Wednesday, September 23, 2009
September 23, 2009
A Scottish banknote from 1836 has sold for a world record price at auction.
The £1 note sold for £9,000 ($US14,800) at the charity auction held by the Clydesdale Bank, beating the old record of £7,000 ($US11,500) set in 2001.
The note was issued by the North of Scotland Bank, which became part of Clydesdale Bank in 1951.
Saturday, September 19, 2009
September 19, 2009
The Bank of Jamaica says it will be issuing a high security $5,000 banknote on Thursday (September 24).
The note will be legal tender for all monetary transactions, and will complement the existing family of banknotes; namely $50, $100, $500 and $1,000.
The portrait of the late former Prime Minster of Jamaica, the Rt.
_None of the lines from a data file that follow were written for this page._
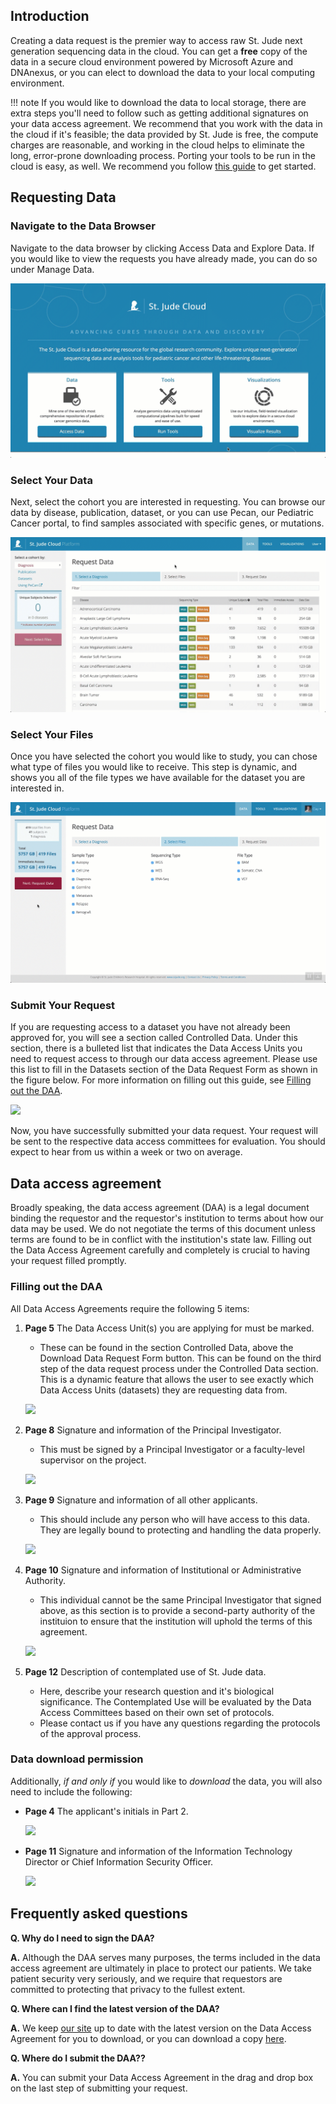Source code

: ## Introduction

Creating a data request is the premier way to access raw St. Jude next 
generation sequencing data in the cloud. You can get a **free** copy of 
the data in a secure cloud environment powered by Microsoft Azure and 
DNAnexus, or you can elect to download the data to your local computing 
environment.

!!! note
    If you would like to download the data to local storage, there are
    extra steps you'll need to follow such as getting additional signatures
    on your data access agreement. We recommend that you work with the data
    in the cloud if it's feasible; the data provided by St. Jude is free, the compute charges are reasonable, and working in the cloud helps to eliminate the long, error-prone downloading process. Porting your tools to be run in the cloud is easy, as well. We recommend you follow [this guide](#run-your-tools) to get started.

## Requesting Data

### Navigate to the Data Browser

Navigate to the data browser by clicking Access Data and Explore
Data. If you would like to view the requests you have already made, you
can do so under Manage Data.

![](../../images/guides/data/request-data-1.gif)

### Select Your Data
Next, select the cohort you are interested in requesting. You can
browse our data by disease, publication, dataset, or
you can use Pecan, our Pediatric Cancer portal, to find samples
associated with specific genes, or mutations. 


![](../../images/guides/data/request-data-2.gif)

### Select Your Files
Once you have selected the cohort you would like to study, you can chose what
type of files you would like to receive. This step is dynamic, and shows
you all of the file types we have available for the dataset you are
interested in.

![](../../images/guides/data/request-data-3.gif)

### Submit Your Request

If you are requesting access to a dataset you have not already been approved for, 
you will see a section called Controlled Data. Under this section, there is a bulleted list
that indicates the Data Access Units you need to request access to through our data
access agreement. Please use this list to fill in the Datasets section of the Data Request
Form as shown in the figure below. For more information on filling out this guide,
see [Filling out the DAA](#filling-out-the-daa).

![](../../images/guides/data/request-data-6.gif)

Now, you have successfully submitted your data request. Your request
will be sent to the respective data access committees for evaluation.
You should expect to hear from us within a week or two on average. 

## Data access agreement

Broadly speaking, the data access agreement (DAA) is a legal document
binding the requestor and the requestor's institution to terms about
how our data may be used. We do not negotiate the terms of this document
unless terms are found to be in conflict with the institution's state law. 
Filling out the Data Access Agreement carefully and completely is crucial 
to having your request filled promptly.

### Filling out the DAA

All Data Access Agreements require the following 5 items:

1. **Page 5** The Data Access Unit(s) you are applying for must be marked.
    * These can be found in the section Controlled Data, above the Download Data Request
      Form button. This can be found on the third step of the data request
      process under the Controlled Data section. This is a dynamic feature
      that allows the user to see exactly which Data Access Units (datasets)
      they are requesting data from.

     ![](../../images/guides/data/dau-1.png)

2. **Page 8** Signature and information of the Principal Investigator. 
    * This must be signed by a Principal Investigator or a faculty-level supervisor on the project.

    ![](../../images/guides/data/daa-2.png)

3. **Page 9** Signature and information of all other applicants. 
    * This should include any person who will have access to this data. They are legally bound to protecting and handling the data properly.

    ![](../../images/guides/data/daa-1.png)

4. **Page 10** Signature and information of Institutional or Administrative Authority. 
    * This individual cannot be the same Principal Investigator that signed above, as this section is to provide a second-party authority of the instituion to ensure that the institution will uphold the terms of this agreement.


    ![](../../images/guides/data/daa-4.png)

5. **Page 12** Description of contemplated use of St. Jude data. 
    * Here, describe your research question and it's biological significance. The Contemplated Use will be evaluated by the Data Access Committees based on their own set of protocols. 
    * Please contact us if you have any questions regarding the protocols of the approval process. 

### Data download permission

Additionally, *if and only if* you would like to *download* the data,
you will also need to include the following:

* **Page 4** The applicant's initials in Part 2.

    ![](../../images/guides/data/daa-5.png)

* **Page 11** Signature and information of the Information Technology Director or Chief Information Security Officer.

    ![](../../images/guides/data/daa-6.png)

## Frequently asked questions

**Q. Why do I need to sign the DAA?**

**A.** Although the DAA serves many purposes, the terms included in the data access
agreement are ultimately in place to protect our patients. We take
patient security very seriously, and we require that requestors are
committed to protecting that privacy to the fullest extent.

**Q. Where can I find the latest version of the DAA?**

**A.** We keep [our site](data-request/#submit-your-data-request) up to date with the latest version on the Data Access Agreement for you to download, or you can download a copy
[here](https://platform.stjude.cloud/access_form). 

**Q. Where do I submit the DAA??**

**A.** You can submit your Data Access Agreement in the drag and drop box on the last step of submitting your request.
Hon. Hugh Lawson Shearer, appears on the front of the note.
In addition to the standard security features on the existing banknotes - magnetic thread and ink, iridescence, florescence and watermark- this high value banknote will have a special security feature known as OptiksT. This is a wide security thread which features the Jamaica coat of arms. When held up to the light, the complete thread with "BOJ $5000" will become visible.
The many features of the note are detailed in posters which will be displayed in prominent public places. The new note is dated January 15, 2009 and bears the signature of the Governor of the Bank, Derick Latibeaudiere.
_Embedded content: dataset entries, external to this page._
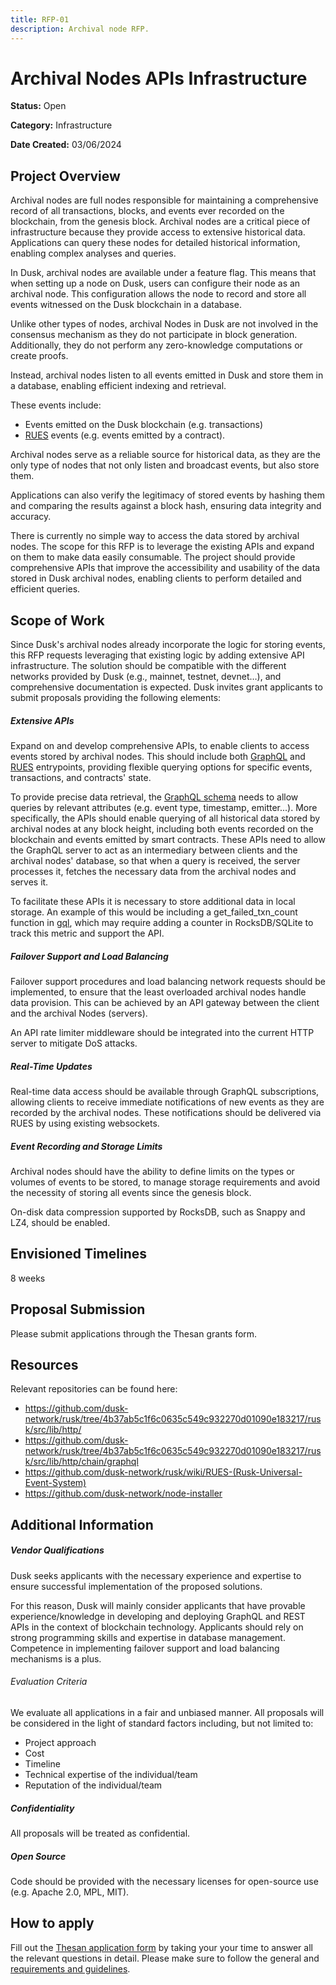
 ```yaml
---
title: RFP-01
description: Archival node RFP.
---
```


# Archival Nodes APIs Infrastructure

**Status:** Open

**Category:** Infrastructure

**Date Created:** 03/06/2024

## Project Overview

Archival nodes are full nodes responsible for maintaining a comprehensive record of all transactions, blocks, and events ever recorded on the blockchain, from the genesis block. Archival nodes are a critical piece of infrastructure because they provide access to extensive historical data. Applications can query these nodes for detailed historical information, enabling complex analyses and queries.

In Dusk, archival nodes are available under a feature flag. This means that when setting up a node on Dusk, users can configure their node as an archival node. This configuration allows the node to record and store all events witnessed on the Dusk blockchain in a database.

Unlike other types of nodes, archival Nodes in Dusk are not involved in the consensus mechanism as they do not participate in block generation. Additionally, they do not perform any zero-knowledge computations or create proofs.

Instead, archival nodes listen to all events emitted in Dusk and store them in a database, enabling efficient indexing and retrieval. 

These events include:

- Events emitted on the Dusk blockchain (e.g. transactions)
- <a href="https://github.com/dusk-network/rusk/wiki/RUES-(Rusk-Universal-Event-System)" target="_blank">RUES</a> events (e.g. events emitted by a contract). 

Archival nodes serve as a reliable source for historical data, as they are the only type of nodes that not only listen and broadcast events, but also store them. 

Applications can also verify the legitimacy of stored events by hashing them and comparing the results against a block hash, ensuring data integrity and accuracy.

There is currently no simple way to access the data stored by archival nodes. The scope for this RFP is to leverage the existing APIs and expand on them to make data easily consumable. The project should provide comprehensive APIs that improve the accessibility and usability of the data stored in Dusk archival nodes, enabling clients to perform detailed and efficient queries.

## Scope of Work

Since Dusk's archival nodes already incorporate the logic for storing events, this RFP requests leveraging that existing logic by adding extensive API infrastructure.
The solution should be compatible with the different networks provided by Dusk (e.g., mainnet, testnet, devnet…), and comprehensive documentation is expected.
Dusk invites grant applicants to submit proposals providing the following elements:

##### Extensive APIs

Expand on and develop comprehensive APIs, to enable clients to access events stored by archival nodes. This should include both <a href="https://github.com/dusk-network/rusk/tree/4b37ab5c1f6c0635c549c932270d01090e183217/rusk/src/lib/http/chain/graphql" target="_blank">GraphQL</a> and <a href="https://github.com/dusk-network/rusk/wiki/RUES-(Rusk-Universal-Event-System)l" target="_blank">RUES</a> entrypoints, providing flexible querying options for specific events, transactions, and contracts' state.

To provide precise data retrieval, the <a href="https://github.com/dusk-network/rusk/blob/4b37ab5c1f6c0635c549c932270d01090e183217/rusk/src/lib/http/chain/graphql/data.rs" target="_blank">GraphQL schema</a> needs to allow queries by relevant attributes (e.g. event type, timestamp, emitter...). More specifically, the APIs should enable querying of all historical data stored by archival nodes at any block height, including both events recorded on the blockchain and events emitted by smart contracts. These APIs need to allow the GraphQL server to act as an intermediary between clients and the archival nodes' database, so that when a query is received, the server processes it, fetches the necessary data from the archival nodes and serves it.

To facilitate these APIs it is necessary to store additional data in local storage. An example of this would be including a get_failed_txn_count function in <a href="https://github.com/dusk-network/dusk-blockchain/tree/7031c8eb1efb77003c316ca25dd49a42325dd011/pkg/gql" target="_blank">gql</a>, which may require adding a counter in RocksDB/SQLite to track this metric and support the API.

##### Failover Support and Load Balancing

Failover support procedures and load balancing network requests should be implemented, to ensure that the least overloaded archival nodes handle data provision. This can be achieved by an API gateway between the client and the archival Nodes (servers). 

An API rate limiter middleware should be integrated into the current HTTP server to mitigate DoS attacks.

##### Real-Time Updates

Real-time data access should be available through GraphQL subscriptions, allowing clients to receive immediate notifications of new events as they are recorded by the archival nodes. These notifications should be delivered via RUES by using existing websockets.

##### Event Recording and Storage Limits

Archival nodes should have the ability to define limits on the types or volumes of events to be stored, to manage storage requirements and avoid the necessity of storing all events since the genesis block. 

On-disk data compression supported by RocksDB, such as Snappy and LZ4, should be enabled.

## Envisioned Timelines

8 weeks

## Proposal Submission

Please submit applications through the Thesan grants form.

## Resources

Relevant repositories can be found here:

- https://github.com/dusk-network/rusk/tree/4b37ab5c1f6c0635c549c932270d01090e183217/rusk/src/lib/http/
- https://github.com/dusk-network/rusk/tree/4b37ab5c1f6c0635c549c932270d01090e183217/rusk/src/lib/http/chain/graphql
- https://github.com/dusk-network/rusk/wiki/RUES-(Rusk-Universal-Event-System)
- https://github.com/dusk-network/node-installer

## Additional Information

##### Vendor Qualifications

Dusk seeks applicants with the necessary experience and expertise to ensure successful implementation of the proposed solutions. 

For this reason, Dusk will mainly consider applicants that have provable experience/knowledge in developing and deploying GraphQL and REST APIs in the context of blockchain technology. Applicants should rely on strong programming skills and expertise in database management. Competence in implementing failover support and load balancing mechanisms is a plus.

###### Evaluation Criteria

We evaluate all applications in a fair and unbiased manner. All proposals will be considered in the light of standard factors including, but not limited to:
- Project approach
- Cost
- Timeline
- Technical expertise of the individual/team
- Reputation of the individual/team

##### Confidentiality

All proposals will be treated as confidential.

##### Open Source

Code should be provided with the necessary licenses for open-source use (e.g. Apache 2.0, MPL, MIT).

## How to apply

Fill out the [Thesan application form](https://qfisyyuui1g.typeform.com/to/uAucnWFJ) by taking your your time to answer all the relevant questions in detail. Please make sure to follow the general and <a href="http://docs.dusk.network/grants/#selection-process" target="_blank">requirements and guidelines</a>.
The note will be available at the Bank of Jamaica and at all commercial banks as of next Thursday.
Friday, September 11, 2009
September 11, 2009
A bank Wednesday marked its 150th anniversary in Hong Kong by launching what it claimed to be the world's first 150-dollar bank notes.
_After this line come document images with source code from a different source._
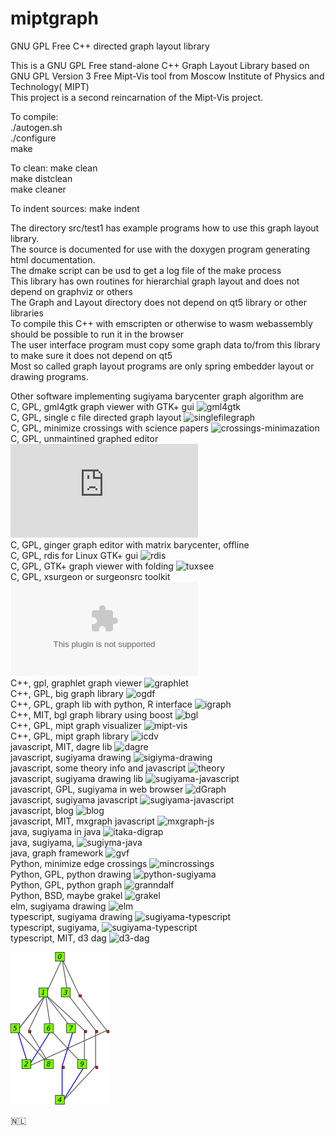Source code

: # miptgraph

GNU GPL Free C++ directed graph layout library

This is a GNU GPL Free stand-alone C++ Graph Layout Library based on GNU GPL Version 3 Free Mipt-Vis tool from Moscow Institute of Physics and Technology( MIPT)  
This project is a second reincarnation of the Mipt-Vis project.  

To compile:  
./autogen.sh  
./configure  
make  

To clean: make clean  
make distclean  
make cleaner  

To indent sources: make indent  

The directory src/test1 has example programs how to use this graph layout library.  
The source is documented for use with the doxygen program generating html documentation.  
The dmake script can be usd to get a log file of the make process  
This library has own routines for hierarchial graph layout and does not depend on graphviz or others  
The Graph and Layout directory does not depend on qt5 library or other libraries  
To compile this C++ with emscripten or otherwise to wasm webassembly should be possible to run it in the browser  
The user interface program must copy some graph data to/from this library to make sure it does not depend on qt5  
Most so called graph layout programs are only spring embedder layout or drawing programs.  

Other software implementing sugiyama barycenter graph algorithm are  
C, GPL, gml4gtk graph viewer with GTK+ gui ![gml4gtk](https://github.com/gml4gtk/gml4gtk)  
C, GPL, single c file directed graph layout ![singlefilegraph](https://github.com/gml4gtk/singlefilegraph)  
C, GPL, minimize crossings with science papers ![crossings-minimazation](https://github.com/mfms-ncsu/Crossing-Minimization)  
C, GPL, unmaintined graphed editor ![graphed](https://www3.cs.stonybrook.edu/~algorith/implement/graphed/implement.shtml)  
C, GPL, ginger graph editor with matrix barycenter, offline  
C, GPL, rdis for Linux GTK+ gui ![rdis](https://github.com/endeav0r/rdis)  
C, GPL, GTK+ graph viewer with folding ![tuxsee](https://notabug.org/mooigraph/tuxsee)  
C, GPL, xsurgeon or surgeonsrc toolkit ![surgeon](http://www.cs.loyola.edu/~kbg/surgeonsrc/surgeon.tar.gz)  
C++, gpl, graphlet graph viewer ![graphlet](https://github.com/GunterMueller/UNI_PASSAU_FMI_Graph_Drawing)  
C++, GPL, big graph library ![ogdf](https://ogdf.uos.de/)  
C++, GPL, graph lib with python, R interface ![igraph](https://igraph.org/)  
C++, MIT, bgl graph library using boost ![bgl](https://github.com/lokimx88/BGL-sugiyama)  
C++, GPL, mipt graph visualizer ![mipt-vis](https://github.com/MIPT-ILab-Compilers/MIPT-Vis)  
C++, GPL, mipt graph library ![icdv](https://github.com/MIPT-ILab-Compilers/ICDV)  
javascript, MIT, dagre lib ![dagre](https://github.com/dagrejs/dagre)  
javascript, sugiyama drawing ![sigiyma-drawing](https://github.com/Platane/sugiyama-graph-drawing)  
javascript, some theory info and javascript ![theory](https://github.com/simonegasperoni/sugiyama-drawings)  
javascript, sugiyama drawing lib ![sugiyama-javascript](https://github.com/aravindanve/hierarchical-graph)  
javascript, GPL, sugiyama in web browser ![dGraph](https://github.com/speich/dGraph)  
javascript, sugiyama javascript ![sugiyama-javascript](https://github.com/subhero24/sugiyama)  
javascript, blog ![blog](https://blog.disy.net/sugiyama-method/)  
javascript, MIT, mxgraph javascript ![mxgraph-js](https://github.com/jgraph/mxgraph-js)  
java, sugiyama in java ![itaka-digrap](https://github.com/beckchr/ithaka-digraph)  
java, sugiyama, ![sugiyma-java](https://github.com/jfschaefer/sugiyamalayout)  
java, graph framework ![gvf](http://gvf.sourceforge.net/)  
Python, minimize edge crossings ![mincrossings](https://github.com/GeneSchroer/MinCrossings)  
Python, GPL, python drawing ![python-sugiyama](https://github.com/KadaB/sugiyama)  
Python, GPL, python graph ![granndalf](https://github.com/bdcht/grandalf)  
Python, BSD, maybe grakel ![grakel](https://github.com/ysig/GraKeL)  
elm, sugiyama drawing ![elm](https://github.com/stil4m/sugiyama)  
typescript, sugiyama drawing ![sugiyama-typescript](https://github.com/Michaeladze/sugiyama)  
typescript, sugiyama, ![sugiyama-typescript](https://github.com/Michaeladze/graph)  
typescript, MIT, d3 dag ![d3-dag](https://github.com/erikbrinkman/d3-dag)  


![screenshot](./screenshot.png)


<span>🇳🇱</span>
Standard Chartered Plc, one of three note-issuing banks in the wealthy city of seven million, has printed 1 million of the 150-Hong-Kong-dollar notes, worth $19.35 each.
Some notes bearing what are considered lucky serial numbers, such as 888888, are to be auctioned in October with a minimum bid of 3,000 Hong Kong dollars per note.
Money from the sale of the notes is to go to local charities in what Standard Chartered has described as a "creative tribute" to the people of Hong Kong.
Standard Chartered began operations in Hong Kong in 1859, six years after it was founded, and is the oldest of the three note-issuing banks in the city. The other two are HSBC Holdings Plc and the Bank of China Ltd.